This section describes general purpose operators. Related classes can be found in the package org.evolvica.core.common.
In addition to operators that are related to evolutionary computation several other operators are required and/or valuable. Such operators can be found in package org.evolvica.core.common and may be used out of the box.
Sinks are used to capture results of an algorithm. As their name implies they have one input and no outputs. A default implmentation is org.evolvica.core.common.DefaultSink. This operator searches for the best individual in a set and prints its contents to the console, if an appropriate individual comparator is attached.
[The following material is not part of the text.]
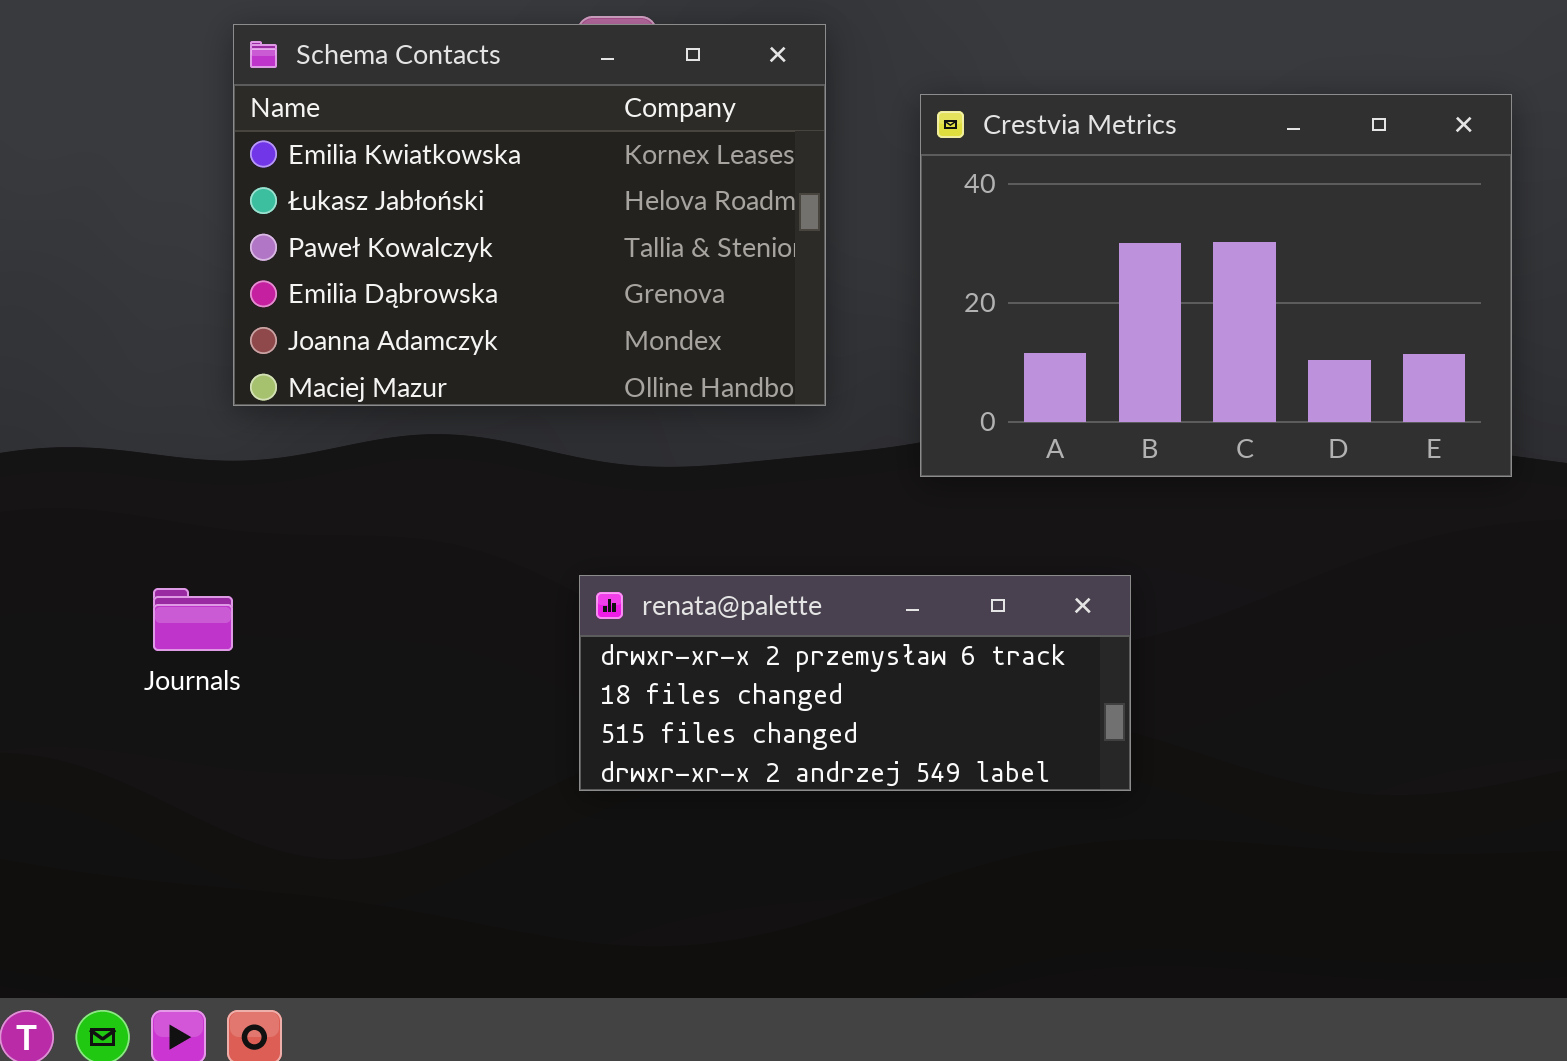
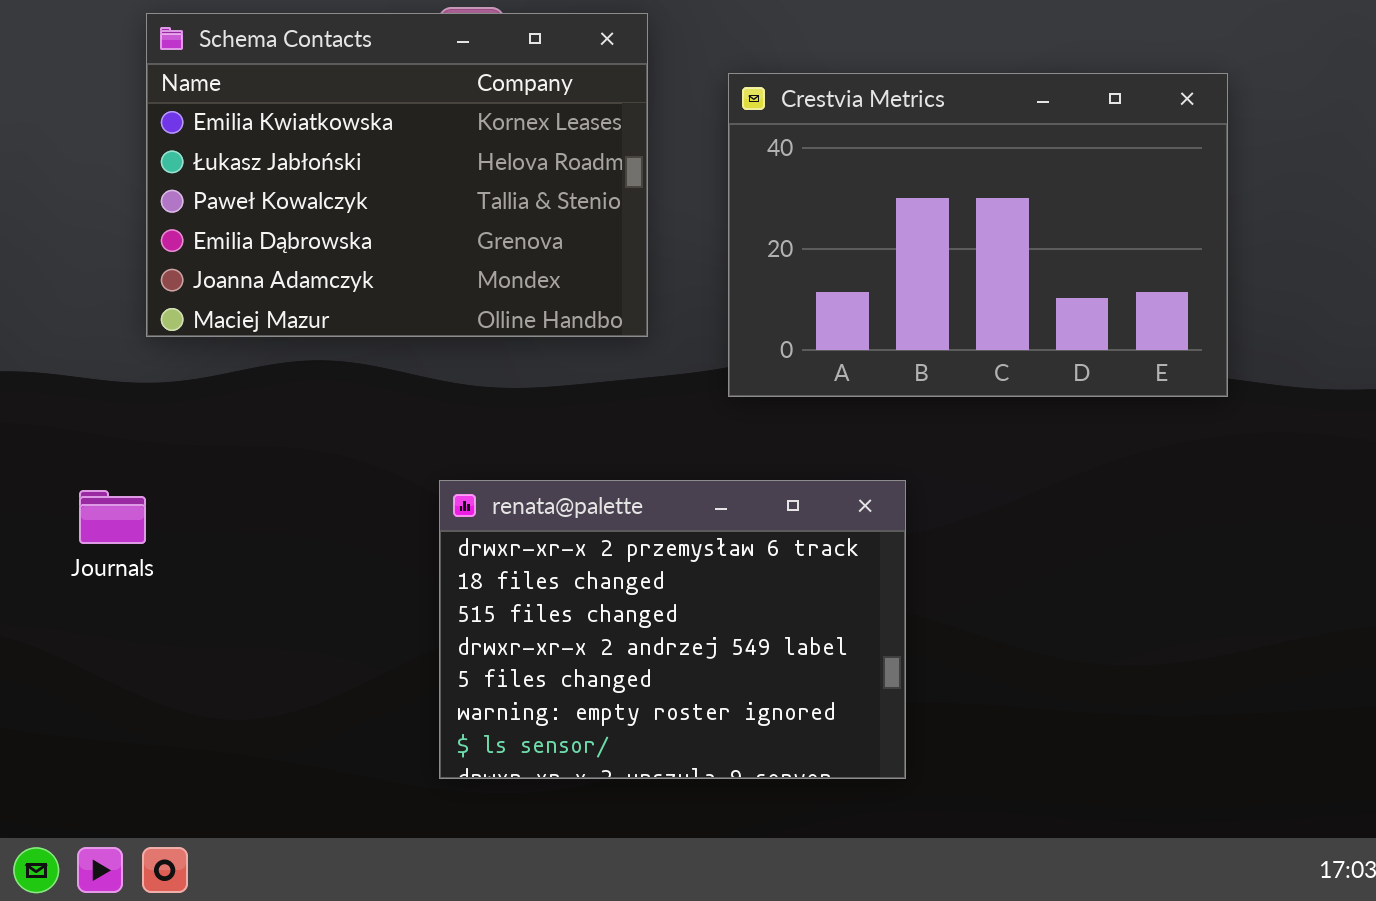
renata@palette: [579,575,1131,791] -> [439,480,906,779], resized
A duplicator (org.evolvica.core.common.Duplicator) is very important in algorithms they do not include
recombinators (i.e. evolution strategies). When designing an algorithm it is important to check no individual
may ever run though a whole loop in an algorithm. Otherwise an individual may be inserted into a population
more than once and this may lead to unpredictable behaviour.
This is where duplicators come into play: they take an individual set as an input, create a copy of each
individual and send the copied set as their output. A default implementation is org.evolvica.core.common.Duplicator.
In the termination section the use of routers has been discussed. The opposite of routers are collectors. Collectors are join operators which have an arbitrary number of inputs and one output. Collectors accept data on one of their inputs and send it immediately to its output. They are used to close cycles in algorithm structures.
Writers do not alter an incoming individual set, they just send the set unchanged to their output. What they do is iterating over a set and printing information to the console or to a file. In addition binary and XML writers exist that save a whole individual set to a file which can be restored later with an appropriate initializer.